**WHAT YOU NEED TO DO:** Among the lines below, restate word for word only those from the line with "Hội nghị Nhân sự Việt Nam 2016" through the line with "逢瀬祭 ～夏休み～◆8月15日(土)・16日(日)", with both end lines kept.

Dataset entries
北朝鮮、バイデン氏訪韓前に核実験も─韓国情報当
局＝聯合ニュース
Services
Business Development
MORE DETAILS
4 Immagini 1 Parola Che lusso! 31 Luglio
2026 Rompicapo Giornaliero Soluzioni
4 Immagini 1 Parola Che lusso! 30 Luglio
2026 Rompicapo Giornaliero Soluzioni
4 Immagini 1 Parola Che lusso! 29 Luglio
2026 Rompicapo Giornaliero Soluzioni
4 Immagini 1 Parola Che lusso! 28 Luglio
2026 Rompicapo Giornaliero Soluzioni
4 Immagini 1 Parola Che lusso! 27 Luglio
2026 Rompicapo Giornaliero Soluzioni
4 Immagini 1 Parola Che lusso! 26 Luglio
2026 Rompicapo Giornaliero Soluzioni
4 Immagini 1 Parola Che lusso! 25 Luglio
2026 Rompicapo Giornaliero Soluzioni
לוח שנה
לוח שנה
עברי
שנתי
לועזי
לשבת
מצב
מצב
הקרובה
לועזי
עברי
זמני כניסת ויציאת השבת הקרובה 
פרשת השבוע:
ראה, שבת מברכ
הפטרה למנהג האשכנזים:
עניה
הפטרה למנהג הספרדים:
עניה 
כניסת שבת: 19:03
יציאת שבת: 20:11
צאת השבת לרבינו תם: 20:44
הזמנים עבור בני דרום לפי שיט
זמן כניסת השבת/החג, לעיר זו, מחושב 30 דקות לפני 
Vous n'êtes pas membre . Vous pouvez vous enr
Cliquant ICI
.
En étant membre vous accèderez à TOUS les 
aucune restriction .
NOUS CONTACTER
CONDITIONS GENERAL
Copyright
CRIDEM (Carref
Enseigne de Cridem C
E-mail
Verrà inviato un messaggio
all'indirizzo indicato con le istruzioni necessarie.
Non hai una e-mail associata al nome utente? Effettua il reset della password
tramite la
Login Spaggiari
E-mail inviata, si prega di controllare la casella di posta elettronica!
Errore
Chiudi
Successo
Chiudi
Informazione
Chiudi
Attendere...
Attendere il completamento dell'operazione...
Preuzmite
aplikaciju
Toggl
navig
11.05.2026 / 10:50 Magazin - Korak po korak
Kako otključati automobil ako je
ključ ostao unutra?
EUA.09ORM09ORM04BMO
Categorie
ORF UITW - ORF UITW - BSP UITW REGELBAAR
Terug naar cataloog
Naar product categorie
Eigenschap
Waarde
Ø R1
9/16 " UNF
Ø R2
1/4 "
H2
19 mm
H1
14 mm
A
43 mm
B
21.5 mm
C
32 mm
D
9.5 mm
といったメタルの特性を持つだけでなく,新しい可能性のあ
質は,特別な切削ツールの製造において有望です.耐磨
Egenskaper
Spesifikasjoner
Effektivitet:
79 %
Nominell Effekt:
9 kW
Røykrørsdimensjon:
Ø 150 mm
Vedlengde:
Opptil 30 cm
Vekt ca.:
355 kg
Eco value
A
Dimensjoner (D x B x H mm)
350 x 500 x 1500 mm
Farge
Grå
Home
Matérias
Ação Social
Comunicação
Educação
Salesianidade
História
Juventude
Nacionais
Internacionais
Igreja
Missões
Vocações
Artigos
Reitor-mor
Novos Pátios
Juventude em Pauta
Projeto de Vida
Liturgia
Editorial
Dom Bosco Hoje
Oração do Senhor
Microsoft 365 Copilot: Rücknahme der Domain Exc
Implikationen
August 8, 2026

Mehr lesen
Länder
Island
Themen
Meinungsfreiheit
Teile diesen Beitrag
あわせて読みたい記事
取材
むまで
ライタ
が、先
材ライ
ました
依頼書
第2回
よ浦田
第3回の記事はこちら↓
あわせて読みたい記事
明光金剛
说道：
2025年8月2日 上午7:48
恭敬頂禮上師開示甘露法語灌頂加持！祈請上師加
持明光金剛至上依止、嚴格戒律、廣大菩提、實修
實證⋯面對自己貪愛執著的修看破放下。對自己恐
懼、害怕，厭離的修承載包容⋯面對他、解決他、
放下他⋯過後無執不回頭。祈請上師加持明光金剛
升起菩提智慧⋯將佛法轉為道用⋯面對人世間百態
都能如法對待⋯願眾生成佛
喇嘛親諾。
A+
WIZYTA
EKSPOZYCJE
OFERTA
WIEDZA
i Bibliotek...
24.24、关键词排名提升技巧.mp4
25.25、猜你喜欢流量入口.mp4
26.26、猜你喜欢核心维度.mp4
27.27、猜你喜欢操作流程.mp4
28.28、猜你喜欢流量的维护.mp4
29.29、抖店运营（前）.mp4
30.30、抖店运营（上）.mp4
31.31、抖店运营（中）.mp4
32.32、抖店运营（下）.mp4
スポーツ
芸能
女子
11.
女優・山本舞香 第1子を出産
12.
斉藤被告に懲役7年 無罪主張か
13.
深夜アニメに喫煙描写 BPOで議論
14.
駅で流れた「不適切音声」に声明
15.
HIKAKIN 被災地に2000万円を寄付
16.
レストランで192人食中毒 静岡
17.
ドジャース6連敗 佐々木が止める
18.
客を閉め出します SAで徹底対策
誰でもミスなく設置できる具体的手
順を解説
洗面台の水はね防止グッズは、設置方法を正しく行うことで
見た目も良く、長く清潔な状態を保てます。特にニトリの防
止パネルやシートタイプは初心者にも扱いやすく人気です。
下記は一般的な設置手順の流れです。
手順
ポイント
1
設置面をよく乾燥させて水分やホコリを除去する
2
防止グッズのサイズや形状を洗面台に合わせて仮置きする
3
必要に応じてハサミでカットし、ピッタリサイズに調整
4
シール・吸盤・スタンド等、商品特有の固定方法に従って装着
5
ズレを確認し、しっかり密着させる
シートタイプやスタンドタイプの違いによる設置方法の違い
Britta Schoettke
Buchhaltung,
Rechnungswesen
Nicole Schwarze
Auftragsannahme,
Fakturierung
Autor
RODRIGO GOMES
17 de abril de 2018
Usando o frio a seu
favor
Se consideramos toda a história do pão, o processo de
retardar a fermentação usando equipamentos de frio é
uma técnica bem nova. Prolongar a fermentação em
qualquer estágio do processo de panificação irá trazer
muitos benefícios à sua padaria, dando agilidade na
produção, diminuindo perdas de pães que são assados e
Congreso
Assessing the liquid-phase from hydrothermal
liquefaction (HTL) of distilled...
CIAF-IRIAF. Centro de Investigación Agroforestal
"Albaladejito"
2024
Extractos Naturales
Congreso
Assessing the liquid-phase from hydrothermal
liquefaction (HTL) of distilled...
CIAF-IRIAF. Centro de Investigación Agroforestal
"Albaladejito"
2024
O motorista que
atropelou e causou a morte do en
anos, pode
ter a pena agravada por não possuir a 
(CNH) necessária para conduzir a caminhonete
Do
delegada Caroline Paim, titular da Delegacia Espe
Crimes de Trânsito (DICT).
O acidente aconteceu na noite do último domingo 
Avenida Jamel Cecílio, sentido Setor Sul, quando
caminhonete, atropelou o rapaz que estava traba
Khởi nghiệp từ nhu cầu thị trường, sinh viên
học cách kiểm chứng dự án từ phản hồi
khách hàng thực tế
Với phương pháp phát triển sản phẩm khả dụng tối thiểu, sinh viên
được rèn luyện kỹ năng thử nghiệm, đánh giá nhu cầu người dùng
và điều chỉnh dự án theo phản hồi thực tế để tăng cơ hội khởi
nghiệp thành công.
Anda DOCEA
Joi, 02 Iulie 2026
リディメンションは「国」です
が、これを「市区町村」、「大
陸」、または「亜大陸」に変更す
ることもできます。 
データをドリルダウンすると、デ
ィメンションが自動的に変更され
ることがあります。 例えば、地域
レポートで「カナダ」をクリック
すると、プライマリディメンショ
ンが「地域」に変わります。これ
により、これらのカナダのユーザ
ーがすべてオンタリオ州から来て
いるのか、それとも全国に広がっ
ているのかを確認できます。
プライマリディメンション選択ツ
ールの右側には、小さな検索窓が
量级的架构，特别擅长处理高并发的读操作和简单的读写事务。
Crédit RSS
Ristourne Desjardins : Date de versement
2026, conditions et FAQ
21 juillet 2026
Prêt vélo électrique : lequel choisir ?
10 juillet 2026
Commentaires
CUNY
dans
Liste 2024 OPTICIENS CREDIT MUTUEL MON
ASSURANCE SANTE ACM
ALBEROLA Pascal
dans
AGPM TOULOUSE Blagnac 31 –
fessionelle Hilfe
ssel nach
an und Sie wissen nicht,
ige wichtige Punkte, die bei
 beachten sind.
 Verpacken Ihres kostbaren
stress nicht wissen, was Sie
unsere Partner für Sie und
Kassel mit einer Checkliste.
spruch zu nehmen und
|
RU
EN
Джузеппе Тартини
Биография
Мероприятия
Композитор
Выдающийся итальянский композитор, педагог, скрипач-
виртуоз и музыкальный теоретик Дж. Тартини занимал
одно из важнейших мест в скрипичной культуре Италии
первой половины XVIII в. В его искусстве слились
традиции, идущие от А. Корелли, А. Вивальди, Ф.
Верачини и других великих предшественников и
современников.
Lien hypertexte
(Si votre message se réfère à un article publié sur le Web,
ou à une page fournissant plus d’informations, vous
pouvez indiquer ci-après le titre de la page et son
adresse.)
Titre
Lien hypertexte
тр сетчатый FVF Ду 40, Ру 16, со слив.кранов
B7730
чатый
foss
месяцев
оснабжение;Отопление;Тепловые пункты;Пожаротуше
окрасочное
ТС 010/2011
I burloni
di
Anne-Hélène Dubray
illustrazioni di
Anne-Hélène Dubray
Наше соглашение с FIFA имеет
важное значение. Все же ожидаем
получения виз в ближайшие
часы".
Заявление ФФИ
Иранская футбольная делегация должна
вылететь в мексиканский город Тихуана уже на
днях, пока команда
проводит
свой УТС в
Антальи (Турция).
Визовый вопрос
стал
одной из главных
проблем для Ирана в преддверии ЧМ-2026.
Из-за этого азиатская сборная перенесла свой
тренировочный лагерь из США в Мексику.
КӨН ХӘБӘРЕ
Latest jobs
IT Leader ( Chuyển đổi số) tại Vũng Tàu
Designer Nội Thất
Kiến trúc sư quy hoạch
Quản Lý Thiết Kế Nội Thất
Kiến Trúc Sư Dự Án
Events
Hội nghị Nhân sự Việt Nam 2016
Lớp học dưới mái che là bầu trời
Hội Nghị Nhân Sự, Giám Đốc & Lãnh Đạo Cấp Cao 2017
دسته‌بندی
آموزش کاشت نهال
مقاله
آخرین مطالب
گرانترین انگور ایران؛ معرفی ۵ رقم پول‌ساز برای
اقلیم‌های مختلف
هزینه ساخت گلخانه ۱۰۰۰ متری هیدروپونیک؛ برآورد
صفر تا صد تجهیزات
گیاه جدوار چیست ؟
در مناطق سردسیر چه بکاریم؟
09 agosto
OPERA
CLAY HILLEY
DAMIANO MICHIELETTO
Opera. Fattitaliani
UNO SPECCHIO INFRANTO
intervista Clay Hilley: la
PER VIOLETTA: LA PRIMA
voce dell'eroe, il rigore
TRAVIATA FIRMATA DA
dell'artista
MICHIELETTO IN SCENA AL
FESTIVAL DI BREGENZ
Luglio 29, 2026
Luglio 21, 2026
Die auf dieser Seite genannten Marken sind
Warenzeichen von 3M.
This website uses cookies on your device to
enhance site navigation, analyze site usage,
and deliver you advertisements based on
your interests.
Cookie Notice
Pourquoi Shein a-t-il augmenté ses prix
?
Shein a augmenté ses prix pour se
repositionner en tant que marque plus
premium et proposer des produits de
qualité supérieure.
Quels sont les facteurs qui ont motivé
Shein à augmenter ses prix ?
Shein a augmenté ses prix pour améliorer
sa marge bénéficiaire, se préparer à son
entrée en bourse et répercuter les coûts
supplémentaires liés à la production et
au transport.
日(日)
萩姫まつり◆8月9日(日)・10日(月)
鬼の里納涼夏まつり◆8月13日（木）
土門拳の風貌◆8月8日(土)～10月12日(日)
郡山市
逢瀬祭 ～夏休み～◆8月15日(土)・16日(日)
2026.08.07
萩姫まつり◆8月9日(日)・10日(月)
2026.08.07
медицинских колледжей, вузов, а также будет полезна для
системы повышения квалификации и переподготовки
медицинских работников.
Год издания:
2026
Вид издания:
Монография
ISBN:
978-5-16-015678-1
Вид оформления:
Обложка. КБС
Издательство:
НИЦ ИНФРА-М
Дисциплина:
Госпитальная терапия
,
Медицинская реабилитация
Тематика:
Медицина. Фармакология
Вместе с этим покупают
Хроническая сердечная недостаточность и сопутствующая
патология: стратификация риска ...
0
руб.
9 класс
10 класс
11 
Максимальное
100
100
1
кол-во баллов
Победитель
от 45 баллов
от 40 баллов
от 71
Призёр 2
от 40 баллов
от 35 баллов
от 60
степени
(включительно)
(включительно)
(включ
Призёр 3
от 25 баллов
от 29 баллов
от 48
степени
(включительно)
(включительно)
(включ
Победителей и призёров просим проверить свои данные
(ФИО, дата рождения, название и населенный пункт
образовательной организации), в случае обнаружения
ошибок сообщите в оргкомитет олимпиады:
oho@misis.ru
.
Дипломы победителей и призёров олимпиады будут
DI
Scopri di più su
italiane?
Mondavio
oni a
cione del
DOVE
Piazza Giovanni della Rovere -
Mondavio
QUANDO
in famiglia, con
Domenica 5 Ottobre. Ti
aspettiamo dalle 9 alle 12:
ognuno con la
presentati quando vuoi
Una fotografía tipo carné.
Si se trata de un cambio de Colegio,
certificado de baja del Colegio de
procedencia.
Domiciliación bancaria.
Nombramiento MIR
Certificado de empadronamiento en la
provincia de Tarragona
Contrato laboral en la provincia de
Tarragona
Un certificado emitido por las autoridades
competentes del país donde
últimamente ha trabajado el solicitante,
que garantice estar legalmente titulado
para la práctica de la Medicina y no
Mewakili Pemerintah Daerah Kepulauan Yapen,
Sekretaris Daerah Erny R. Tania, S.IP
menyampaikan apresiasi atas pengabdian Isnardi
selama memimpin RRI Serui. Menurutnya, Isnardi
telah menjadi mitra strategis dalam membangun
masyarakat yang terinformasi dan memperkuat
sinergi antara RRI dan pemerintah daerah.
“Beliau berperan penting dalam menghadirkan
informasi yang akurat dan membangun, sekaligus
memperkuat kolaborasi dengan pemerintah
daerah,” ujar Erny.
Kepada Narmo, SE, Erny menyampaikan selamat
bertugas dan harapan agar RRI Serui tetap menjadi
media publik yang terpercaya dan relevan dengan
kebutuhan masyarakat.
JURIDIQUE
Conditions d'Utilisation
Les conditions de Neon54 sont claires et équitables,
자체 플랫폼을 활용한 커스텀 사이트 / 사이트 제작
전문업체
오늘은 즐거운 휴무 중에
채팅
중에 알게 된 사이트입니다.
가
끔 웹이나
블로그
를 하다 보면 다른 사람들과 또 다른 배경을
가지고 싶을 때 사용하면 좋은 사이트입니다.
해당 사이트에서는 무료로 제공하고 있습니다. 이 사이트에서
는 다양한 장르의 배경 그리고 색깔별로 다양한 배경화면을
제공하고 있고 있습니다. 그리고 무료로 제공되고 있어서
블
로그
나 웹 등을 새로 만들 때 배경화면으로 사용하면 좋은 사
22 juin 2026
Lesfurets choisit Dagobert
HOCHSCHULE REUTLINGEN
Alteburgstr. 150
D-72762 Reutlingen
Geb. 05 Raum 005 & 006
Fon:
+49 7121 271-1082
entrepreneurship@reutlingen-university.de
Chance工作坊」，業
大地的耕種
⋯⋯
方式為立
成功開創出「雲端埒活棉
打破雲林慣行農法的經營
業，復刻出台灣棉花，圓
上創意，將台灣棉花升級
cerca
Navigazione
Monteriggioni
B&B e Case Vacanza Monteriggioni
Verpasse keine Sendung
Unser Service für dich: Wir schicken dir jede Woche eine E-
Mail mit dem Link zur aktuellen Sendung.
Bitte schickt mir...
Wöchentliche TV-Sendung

**RESPONSE TO THE TASK:**
Hội nghị Nhân sự Việt Nam 2016
Lớp học dưới mái che là bầu trời
Hội Nghị Nhân Sự, Giám Đốc & Lãnh Đạo Cấp Cao 2017
دسته‌بندی
آموزش کاشت نهال
مقاله
آخرین مطالب
گرانترین انگور ایران؛ معرفی ۵ رقم پول‌ساز برای
اقلیم‌های مختلف
هزینه ساخت گلخانه ۱۰۰۰ متری هیدروپونیک؛ برآورد
صفر تا صد تجهیزات
گیاه جدوار چیست ؟
در مناطق سردسیر چه بکاریم؟
09 agosto
OPERA
CLAY HILLEY
DAMIANO MICHIELETTO
Opera. Fattitaliani
UNO SPECCHIO INFRANTO
intervista Clay Hilley: la
PER VIOLETTA: LA PRIMA
voce dell'eroe, il rigore
TRAVIATA FIRMATA DA
dell'artista
MICHIELETTO IN SCENA AL
FESTIVAL DI BREGENZ
Luglio 29, 2026
Luglio 21, 2026
Die auf dieser Seite genannten Marken sind
Warenzeichen von 3M.
This website uses cookies on your device to
enhance site navigation, analyze site usage,
and deliver you advertisements based on
your interests.
Cookie Notice
Pourquoi Shein a-t-il augmenté ses prix
?
Shein a augmenté ses prix pour se
repositionner en tant que marque plus
premium et proposer des produits de
qualité supérieure.
Quels sont les facteurs qui ont motivé
Shein à augmenter ses prix ?
Shein a augmenté ses prix pour améliorer
sa marge bénéficiaire, se préparer à son
entrée en bourse et répercuter les coûts
supplémentaires liés à la production et
au transport.
日(日)
萩姫まつり◆8月9日(日)・10日(月)
鬼の里納涼夏まつり◆8月13日（木）
土門拳の風貌◆8月8日(土)～10月12日(日)
郡山市
逢瀬祭 ～夏休み～◆8月15日(土)・16日(日)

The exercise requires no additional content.